“The things we hate about ourselves aren't more real than things we like about ourselves.” Ellen Goodman


Monday, September 13, 2010

Drug metabolism

Our current ideas of drug metabolism have been shaped to a large extent by the landmark review by Richard Techwyn Williams in 1947 (see Detoxification Reactions, by RT Williams 1947). Prior to this, detoxification reactions were seen to be applicable mainly to poisons, and molecules which were structurally related to endogenous chemicals. Prof Williams himself wrote that "detoxification reactions exist for natural and structurally related foreign compounds; metabolism unlikely for totally foreign structures".

By 1959 however, the ideas had expanded to include drug metabolism.

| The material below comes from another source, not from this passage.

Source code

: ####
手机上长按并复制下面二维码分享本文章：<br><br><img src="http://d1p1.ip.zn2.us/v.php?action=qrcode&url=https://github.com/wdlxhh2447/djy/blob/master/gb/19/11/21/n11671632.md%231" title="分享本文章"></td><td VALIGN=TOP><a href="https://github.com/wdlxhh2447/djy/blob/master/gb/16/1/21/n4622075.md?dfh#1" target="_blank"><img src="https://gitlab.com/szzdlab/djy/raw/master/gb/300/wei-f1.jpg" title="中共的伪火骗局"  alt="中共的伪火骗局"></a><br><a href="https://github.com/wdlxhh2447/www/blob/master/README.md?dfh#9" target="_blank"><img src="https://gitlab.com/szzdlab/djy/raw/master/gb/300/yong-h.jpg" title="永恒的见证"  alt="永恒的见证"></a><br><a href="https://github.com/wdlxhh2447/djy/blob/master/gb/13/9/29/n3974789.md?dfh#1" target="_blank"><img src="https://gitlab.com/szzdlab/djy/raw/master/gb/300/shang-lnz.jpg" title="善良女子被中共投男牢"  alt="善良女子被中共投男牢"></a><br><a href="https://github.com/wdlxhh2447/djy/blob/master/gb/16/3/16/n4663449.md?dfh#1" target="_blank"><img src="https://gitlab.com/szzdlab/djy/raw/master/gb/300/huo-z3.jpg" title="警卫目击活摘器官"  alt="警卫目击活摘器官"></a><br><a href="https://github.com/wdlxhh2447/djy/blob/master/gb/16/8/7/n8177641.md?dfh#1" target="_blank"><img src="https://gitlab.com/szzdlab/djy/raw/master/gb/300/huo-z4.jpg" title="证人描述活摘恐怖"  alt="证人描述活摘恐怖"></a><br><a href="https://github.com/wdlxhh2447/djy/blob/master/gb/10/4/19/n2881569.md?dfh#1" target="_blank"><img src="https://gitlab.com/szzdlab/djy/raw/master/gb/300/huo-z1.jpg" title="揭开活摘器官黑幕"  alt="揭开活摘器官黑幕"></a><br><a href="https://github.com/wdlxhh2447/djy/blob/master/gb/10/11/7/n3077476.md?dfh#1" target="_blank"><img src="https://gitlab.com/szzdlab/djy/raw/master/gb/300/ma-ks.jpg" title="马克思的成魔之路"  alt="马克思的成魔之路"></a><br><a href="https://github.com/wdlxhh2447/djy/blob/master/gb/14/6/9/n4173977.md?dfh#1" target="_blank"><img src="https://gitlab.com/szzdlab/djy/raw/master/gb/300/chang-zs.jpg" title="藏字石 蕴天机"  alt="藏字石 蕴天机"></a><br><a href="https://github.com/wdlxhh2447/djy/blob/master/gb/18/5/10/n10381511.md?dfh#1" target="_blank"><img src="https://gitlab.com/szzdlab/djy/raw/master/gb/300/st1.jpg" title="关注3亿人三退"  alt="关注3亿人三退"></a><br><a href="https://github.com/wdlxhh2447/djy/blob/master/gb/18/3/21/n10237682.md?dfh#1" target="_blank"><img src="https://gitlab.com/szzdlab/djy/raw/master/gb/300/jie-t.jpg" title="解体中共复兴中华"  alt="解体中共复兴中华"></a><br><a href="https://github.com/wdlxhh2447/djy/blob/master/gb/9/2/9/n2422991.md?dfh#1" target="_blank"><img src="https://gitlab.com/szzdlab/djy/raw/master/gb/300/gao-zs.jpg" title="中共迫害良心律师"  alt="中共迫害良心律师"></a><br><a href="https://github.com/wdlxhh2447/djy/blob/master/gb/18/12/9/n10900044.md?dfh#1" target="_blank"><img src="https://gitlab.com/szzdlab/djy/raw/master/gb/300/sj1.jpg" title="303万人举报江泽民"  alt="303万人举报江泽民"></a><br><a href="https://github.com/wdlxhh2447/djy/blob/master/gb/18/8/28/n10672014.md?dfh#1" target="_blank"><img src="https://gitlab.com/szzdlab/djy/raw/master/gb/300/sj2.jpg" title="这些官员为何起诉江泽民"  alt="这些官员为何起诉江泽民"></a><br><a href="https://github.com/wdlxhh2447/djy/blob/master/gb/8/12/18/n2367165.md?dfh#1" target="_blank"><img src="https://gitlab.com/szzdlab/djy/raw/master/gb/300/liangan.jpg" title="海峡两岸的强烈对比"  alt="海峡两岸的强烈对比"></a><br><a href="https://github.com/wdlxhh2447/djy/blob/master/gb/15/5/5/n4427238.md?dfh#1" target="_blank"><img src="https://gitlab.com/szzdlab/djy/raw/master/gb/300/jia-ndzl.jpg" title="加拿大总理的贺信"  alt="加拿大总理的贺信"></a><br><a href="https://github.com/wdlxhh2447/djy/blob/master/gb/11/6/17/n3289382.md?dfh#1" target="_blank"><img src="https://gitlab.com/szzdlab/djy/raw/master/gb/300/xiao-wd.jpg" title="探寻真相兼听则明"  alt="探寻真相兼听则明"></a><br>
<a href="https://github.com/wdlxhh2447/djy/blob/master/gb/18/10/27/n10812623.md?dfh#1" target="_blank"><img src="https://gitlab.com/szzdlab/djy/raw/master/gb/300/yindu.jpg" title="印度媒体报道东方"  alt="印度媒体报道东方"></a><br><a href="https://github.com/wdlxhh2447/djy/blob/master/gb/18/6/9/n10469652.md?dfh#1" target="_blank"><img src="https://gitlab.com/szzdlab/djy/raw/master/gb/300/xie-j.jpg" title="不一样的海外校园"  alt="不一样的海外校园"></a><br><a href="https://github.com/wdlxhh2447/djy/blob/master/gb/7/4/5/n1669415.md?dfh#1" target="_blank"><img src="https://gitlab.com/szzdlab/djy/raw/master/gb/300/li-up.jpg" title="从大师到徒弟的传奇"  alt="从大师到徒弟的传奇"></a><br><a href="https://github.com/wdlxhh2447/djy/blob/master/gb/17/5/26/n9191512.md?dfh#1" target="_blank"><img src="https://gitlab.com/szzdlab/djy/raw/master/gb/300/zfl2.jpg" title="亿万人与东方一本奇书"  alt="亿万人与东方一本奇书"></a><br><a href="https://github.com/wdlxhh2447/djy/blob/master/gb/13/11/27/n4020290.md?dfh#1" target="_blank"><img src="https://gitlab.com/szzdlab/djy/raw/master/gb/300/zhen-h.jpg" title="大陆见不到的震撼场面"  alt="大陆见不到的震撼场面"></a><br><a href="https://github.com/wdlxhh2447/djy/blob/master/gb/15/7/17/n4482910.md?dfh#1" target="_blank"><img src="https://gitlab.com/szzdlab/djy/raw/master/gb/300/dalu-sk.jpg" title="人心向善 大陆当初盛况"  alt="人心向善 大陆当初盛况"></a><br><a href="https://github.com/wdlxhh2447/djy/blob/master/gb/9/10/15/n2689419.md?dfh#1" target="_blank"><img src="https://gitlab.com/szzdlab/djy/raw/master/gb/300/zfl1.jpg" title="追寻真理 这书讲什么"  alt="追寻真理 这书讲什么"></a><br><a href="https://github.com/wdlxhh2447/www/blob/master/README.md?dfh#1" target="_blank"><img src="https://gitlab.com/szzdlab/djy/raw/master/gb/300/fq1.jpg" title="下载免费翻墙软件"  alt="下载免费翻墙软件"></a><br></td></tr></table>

Prof Williams went on to propose a schematic for drug metabolism that still applies today. Drug molecules were metabolized via a Phase I set of reactions which included oxidations, reductions and hydrolyses; and then a phase II synthetic reactions. These reactions were not necessarily detoxification reactions but could actually result in the formation of a toxic metabolite.

These series of reactions did however, convert molecules which were lipophilic to metabolites that were hydrophilic and more water soluble. It was also thought at that time, and for a long time after that, that these lipophilic drug molecules were freely permeable across membranes.

These ideas are however, currently being challenged as we increasingly recognize that drug molecules are not free permeable across membranes and do require the involvement of drug transporters. But this is a story for a later telling.